Elle décida de faire comme si de rien était, et mentit :

-Moi ? Et bien rien de nouveau. Harry est vraiment génial. Je ne vois pas ce que je pourrais demander de mieux. Ou alors peut être juste une petite bague au doigt à la limite.

Les garçons la regardèrent en souriant. Ils poursuivirent donc leur goûter et les deux jeunes professeurs partirent quelques minutes plus tard. Ils s'arrêtèrent au abords des serres où ils se dirent au revoir et la rousse poursuivit son chemin. Elle prit la direction de ses appartements. Elle montait les dernières de marches lorsqu'elle entendit quelqu'un l'appeler derrière elle. La jeune professeur se retourna et aperçu la directrice en train de monter quatre à quatre l'escalier afin de la rattraper. Une fois arrivée à sa hauteur, elle du reprendre son souffle quelques instants. Puis elle se redressa et fixa la rousse dans les yeux.

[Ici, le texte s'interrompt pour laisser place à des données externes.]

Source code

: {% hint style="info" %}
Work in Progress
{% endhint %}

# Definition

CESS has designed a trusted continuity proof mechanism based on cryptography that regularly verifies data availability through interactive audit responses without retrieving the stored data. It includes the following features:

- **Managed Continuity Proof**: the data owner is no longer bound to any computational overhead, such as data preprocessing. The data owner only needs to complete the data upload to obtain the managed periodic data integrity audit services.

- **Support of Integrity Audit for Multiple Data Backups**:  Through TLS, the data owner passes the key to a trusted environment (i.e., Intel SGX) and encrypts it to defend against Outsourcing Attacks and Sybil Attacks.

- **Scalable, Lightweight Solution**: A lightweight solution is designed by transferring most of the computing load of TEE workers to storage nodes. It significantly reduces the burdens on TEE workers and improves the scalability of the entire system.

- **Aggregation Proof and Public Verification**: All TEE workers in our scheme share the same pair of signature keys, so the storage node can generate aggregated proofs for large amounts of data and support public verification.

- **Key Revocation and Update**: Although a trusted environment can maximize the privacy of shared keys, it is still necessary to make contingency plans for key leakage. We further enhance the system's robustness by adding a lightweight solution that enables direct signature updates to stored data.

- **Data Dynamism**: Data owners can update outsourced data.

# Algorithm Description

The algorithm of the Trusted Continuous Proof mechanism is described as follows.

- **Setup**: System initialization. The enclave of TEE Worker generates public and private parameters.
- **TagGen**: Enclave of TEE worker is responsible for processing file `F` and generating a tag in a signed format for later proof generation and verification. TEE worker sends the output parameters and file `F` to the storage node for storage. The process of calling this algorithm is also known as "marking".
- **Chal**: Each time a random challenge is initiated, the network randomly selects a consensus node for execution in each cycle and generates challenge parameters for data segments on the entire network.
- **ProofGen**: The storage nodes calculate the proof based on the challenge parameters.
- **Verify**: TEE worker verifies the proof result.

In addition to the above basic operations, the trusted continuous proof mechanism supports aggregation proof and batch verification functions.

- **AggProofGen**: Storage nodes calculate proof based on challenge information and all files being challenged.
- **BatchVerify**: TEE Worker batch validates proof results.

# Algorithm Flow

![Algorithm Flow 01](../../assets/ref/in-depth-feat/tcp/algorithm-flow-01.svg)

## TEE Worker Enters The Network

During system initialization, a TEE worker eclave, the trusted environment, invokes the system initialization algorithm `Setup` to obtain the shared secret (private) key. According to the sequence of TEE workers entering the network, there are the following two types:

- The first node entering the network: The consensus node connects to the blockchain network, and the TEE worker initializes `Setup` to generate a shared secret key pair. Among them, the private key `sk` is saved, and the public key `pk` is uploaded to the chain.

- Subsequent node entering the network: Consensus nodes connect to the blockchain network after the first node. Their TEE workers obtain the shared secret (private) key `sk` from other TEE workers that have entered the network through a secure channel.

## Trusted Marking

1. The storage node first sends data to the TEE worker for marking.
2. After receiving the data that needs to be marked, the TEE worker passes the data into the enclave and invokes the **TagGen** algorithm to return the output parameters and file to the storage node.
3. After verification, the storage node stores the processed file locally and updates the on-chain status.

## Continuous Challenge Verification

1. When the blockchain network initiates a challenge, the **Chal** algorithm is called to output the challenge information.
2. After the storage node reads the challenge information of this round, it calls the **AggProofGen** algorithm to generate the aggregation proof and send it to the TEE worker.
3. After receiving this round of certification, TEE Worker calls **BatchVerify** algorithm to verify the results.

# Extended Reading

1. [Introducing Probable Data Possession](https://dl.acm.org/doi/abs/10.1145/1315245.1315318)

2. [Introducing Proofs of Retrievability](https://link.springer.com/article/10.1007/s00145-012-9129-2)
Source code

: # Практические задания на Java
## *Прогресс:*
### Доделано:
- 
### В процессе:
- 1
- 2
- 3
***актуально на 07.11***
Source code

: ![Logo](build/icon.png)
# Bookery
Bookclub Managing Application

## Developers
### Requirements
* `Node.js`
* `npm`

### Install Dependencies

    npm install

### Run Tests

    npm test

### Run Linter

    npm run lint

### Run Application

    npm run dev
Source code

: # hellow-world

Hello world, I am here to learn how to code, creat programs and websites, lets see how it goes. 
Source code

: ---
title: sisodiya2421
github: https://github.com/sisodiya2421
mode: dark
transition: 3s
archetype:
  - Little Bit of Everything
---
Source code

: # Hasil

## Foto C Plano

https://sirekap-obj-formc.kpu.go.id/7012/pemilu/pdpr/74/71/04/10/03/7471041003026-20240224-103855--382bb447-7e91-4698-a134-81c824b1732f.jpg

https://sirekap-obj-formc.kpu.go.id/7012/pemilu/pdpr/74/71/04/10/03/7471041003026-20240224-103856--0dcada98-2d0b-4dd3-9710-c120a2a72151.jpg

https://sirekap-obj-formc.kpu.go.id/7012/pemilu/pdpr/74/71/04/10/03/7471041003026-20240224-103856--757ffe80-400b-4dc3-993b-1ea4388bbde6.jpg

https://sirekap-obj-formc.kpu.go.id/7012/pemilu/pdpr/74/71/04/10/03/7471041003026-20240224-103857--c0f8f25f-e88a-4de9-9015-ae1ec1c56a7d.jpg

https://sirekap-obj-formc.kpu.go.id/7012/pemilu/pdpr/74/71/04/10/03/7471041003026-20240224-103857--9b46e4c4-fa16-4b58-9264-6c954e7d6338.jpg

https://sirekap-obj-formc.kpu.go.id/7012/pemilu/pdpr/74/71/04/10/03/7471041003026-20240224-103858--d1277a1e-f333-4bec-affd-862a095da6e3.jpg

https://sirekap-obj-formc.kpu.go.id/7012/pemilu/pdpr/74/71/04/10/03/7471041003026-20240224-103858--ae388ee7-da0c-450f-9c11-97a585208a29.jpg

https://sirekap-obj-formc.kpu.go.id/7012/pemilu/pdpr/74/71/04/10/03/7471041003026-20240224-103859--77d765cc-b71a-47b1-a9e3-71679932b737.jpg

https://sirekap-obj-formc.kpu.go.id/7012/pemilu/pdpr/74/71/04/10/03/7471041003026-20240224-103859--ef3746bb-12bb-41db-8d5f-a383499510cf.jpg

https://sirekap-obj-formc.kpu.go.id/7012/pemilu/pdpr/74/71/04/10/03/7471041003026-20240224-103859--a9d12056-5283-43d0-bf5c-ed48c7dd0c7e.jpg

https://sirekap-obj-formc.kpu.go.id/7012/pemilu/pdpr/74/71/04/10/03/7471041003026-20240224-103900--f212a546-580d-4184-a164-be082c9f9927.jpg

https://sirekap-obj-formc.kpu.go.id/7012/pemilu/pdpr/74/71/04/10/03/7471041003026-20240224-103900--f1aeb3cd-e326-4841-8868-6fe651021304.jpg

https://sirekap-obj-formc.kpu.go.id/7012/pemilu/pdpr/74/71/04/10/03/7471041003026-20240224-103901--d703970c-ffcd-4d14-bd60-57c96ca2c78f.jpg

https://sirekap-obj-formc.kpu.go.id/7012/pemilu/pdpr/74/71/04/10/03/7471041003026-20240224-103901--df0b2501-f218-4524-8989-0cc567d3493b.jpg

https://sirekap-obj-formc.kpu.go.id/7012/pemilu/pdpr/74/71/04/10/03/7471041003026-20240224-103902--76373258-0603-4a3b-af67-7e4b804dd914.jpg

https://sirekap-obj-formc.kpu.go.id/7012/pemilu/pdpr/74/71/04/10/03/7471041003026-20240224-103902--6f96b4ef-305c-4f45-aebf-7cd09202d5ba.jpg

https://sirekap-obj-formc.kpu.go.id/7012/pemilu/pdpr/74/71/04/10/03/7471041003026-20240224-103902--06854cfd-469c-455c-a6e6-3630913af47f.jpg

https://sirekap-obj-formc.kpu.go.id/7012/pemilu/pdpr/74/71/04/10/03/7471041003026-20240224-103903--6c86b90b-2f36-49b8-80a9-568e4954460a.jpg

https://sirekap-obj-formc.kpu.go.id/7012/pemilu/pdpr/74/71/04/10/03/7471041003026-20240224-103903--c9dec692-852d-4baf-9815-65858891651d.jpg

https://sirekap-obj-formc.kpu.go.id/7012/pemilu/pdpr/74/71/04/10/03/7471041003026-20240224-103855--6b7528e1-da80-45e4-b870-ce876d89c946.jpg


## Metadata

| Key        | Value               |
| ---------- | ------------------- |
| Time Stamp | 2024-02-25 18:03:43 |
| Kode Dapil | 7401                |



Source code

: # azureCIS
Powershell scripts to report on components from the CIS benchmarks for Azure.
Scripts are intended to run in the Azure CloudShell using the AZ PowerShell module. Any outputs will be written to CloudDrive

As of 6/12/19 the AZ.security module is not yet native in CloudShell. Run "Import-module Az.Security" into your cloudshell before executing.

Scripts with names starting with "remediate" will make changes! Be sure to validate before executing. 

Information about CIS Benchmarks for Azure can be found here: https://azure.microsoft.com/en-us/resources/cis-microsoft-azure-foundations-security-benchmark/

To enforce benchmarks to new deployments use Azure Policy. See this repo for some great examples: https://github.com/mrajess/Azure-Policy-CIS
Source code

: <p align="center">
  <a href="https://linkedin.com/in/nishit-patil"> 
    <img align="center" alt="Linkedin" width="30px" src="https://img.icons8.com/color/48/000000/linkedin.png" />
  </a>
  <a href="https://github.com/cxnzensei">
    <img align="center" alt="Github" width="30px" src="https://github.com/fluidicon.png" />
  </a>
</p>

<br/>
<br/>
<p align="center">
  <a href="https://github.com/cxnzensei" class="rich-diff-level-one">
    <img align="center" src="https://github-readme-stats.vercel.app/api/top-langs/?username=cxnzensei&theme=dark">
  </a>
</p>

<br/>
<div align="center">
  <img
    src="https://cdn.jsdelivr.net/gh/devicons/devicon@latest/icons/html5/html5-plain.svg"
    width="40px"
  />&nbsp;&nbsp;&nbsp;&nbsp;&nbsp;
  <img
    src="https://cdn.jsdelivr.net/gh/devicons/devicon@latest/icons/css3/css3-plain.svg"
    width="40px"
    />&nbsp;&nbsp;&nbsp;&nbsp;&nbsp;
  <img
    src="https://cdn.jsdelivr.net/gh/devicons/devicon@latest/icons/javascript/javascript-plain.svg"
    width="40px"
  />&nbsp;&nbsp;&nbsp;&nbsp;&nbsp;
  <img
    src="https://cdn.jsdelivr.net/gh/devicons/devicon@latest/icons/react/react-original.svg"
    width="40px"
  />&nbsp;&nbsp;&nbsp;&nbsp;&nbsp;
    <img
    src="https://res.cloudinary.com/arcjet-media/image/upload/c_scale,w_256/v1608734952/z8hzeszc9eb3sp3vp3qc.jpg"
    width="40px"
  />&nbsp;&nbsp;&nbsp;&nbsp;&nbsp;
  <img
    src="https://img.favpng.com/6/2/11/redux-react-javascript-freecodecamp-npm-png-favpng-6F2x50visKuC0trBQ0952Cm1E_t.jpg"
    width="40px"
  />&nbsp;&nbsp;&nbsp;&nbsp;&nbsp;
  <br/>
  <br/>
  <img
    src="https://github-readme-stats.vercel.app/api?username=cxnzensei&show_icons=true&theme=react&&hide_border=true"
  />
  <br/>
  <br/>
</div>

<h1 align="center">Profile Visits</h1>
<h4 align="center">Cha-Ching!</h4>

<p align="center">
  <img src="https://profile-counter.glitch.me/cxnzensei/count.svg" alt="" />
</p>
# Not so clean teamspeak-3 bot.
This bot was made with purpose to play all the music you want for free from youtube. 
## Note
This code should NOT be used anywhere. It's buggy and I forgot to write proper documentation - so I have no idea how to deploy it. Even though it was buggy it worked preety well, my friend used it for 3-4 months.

-Est-ce qu'on peut aller dans ta chambre, j'aimerais que l'on parle.

-Si tu n'y vois pas d'inconvénient je préférerais que l'on parle dans ton bureau.

-Pourquoi ?

-C'est un lieux officiel et neutre, c'est l'idéal pour parler entre collègue.

-Bon très bien, répondit la brune dans un souffle.

Elles prirent toutes les deux la direction du bureau de Hermione. Pendant tout le trajet, Ginny se demanda ce que lui voulait exactement la directrice. Est-ce que ça avait un rapport avec ce qu'elle lui avait dit la veille parce que franchement elle ne voyait pas trop ce qu'il y avait à ajouter à ça. Ou alors elle voulait lui expliquer pourquoi elle n'était pas venu la voir à l'hôpital, mais dans ce cas aussi il n'y avait rien à dire, elles savaient très bien toutes les deux pourquoi elle n'était pas venu. Ou alors elle allait lui reparler de cette nuit là, mais pour la troisième fois ce sujet n'avait pas grand intérêt non plus pour en avoir déjà longuement parlé le lendemain.

Elles arrivèrent devant la porte du bureau. Hermione murmura quelques mots et la porte s'ouvrit. Elle s'installa dans un des deux fauteuils qui se trouvaient à droite de l'entrée. La jeune prof prit place dans le deuxième. Elles étaient séparées par une petite table basse ou se trouvait une bouilloire et deux tasses. La brune leva sa baguette et une boîte pleine de petits gâteaux apparu.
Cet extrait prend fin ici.